• [PROBLEM DETAILS]: Copy word for word the passage of the radio interview below, starting with "And back home, let" and going on through "me on Afghanistan?".

• [TEXT EXCERPT]:
──────────

This is Anti-War Radio.
It's my pleasure to welcome back to the show Representative Walter Jones.
He represents North Carolina's 3rd District in the U.S. House of Representatives.
How's it going?
Scott, thank you very much.
It's always a pleasure to be on your show, and let me remind your listeners that I have in my district Camp Lejeune Marine Base, Cherry Point Marine Air Station, and I have a great working relationship with the Marines down in my district, and I listen to them on a regular basis.
Yeah, well, it does seem like you must have a pretty good relationship with the people in your community because it's been quite a few years now since you changed your mind about America's foreign policy, and I know that you've had some primary challenges and have taken a lot of heat, and yet you've been reelected.
Can you tell us about your relationship, actually meeting with these people and explaining to them your now at least much less interventionist position, and do they accept that?
Or do they disagree with you on that, but they still like you anyway, or how does that work?
Scott, it's changing, and really I admitted I made a mistake.
Should have never voted to give President Bush the authority to go into Iraq.
It was an unnecessary war, and I've seen the devastation to our men and women in uniform from lost legs to being paralyzed.
And back home, let me tell you something to your listeners.
Eleven months ago, I cannot give the name of this general because I gave him my word I would not use it in the press or public, but I called a retired military general that I've known for a long time.
I've had great respect for him.
The nation would know him if I could use his name, but I can't.
And I said, will you advise me on Afghanistan?
I made a horrible mistake in voting against my conscience, talking about my own conscience, and sending our kids into Iraq for a war that was unnecessary.

──────────

• [SUPPLIED ENTRIES]:
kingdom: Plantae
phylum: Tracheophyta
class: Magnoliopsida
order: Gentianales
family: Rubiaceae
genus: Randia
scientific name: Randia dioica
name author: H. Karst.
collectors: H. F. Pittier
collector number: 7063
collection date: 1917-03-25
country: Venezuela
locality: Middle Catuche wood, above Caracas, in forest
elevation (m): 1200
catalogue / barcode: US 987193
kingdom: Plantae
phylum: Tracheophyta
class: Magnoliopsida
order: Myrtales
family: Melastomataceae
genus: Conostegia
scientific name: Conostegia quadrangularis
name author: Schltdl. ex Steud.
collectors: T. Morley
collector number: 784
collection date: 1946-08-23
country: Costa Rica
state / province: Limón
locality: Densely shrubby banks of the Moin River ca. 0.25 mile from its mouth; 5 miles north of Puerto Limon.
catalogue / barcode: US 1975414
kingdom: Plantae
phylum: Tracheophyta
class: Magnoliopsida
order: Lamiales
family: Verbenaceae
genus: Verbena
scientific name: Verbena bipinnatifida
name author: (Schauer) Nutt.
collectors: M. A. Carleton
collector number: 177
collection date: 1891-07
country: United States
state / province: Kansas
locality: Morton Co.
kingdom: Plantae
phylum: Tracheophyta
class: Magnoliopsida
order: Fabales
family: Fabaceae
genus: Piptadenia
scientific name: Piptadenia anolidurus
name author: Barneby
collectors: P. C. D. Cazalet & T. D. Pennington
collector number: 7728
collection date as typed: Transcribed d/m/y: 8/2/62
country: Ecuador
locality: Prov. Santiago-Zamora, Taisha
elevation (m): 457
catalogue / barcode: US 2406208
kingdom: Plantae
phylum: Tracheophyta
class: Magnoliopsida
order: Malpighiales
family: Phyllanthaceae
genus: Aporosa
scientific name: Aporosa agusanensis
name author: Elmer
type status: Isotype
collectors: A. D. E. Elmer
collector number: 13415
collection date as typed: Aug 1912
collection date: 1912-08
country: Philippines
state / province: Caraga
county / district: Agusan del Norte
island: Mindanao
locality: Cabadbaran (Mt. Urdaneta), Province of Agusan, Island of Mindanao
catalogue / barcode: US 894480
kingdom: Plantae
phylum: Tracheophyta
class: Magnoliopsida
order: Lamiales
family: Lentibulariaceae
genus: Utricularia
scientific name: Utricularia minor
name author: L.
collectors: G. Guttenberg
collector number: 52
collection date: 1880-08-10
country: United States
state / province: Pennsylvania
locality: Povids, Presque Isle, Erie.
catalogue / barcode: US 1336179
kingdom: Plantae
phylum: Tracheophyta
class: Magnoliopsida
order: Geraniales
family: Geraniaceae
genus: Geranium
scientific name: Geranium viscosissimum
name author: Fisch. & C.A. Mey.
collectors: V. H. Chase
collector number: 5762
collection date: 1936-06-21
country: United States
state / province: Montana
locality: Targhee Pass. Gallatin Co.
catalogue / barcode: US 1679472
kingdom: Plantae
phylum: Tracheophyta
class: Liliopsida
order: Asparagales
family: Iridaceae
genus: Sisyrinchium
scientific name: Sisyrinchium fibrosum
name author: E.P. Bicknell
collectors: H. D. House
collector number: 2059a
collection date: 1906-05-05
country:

──────────

• [ANSWER FOR THE TASK]:
And back home, let me tell you something to your listeners.
Eleven months ago, I cannot give the name of this general because I gave him my word I would not use it in the press or public, but I called a retired military general that I've known for a long time.
I've had great respect for him.
The nation would know him if I could use his name, but I can't.
And I said, will you advise me on Afghanistan?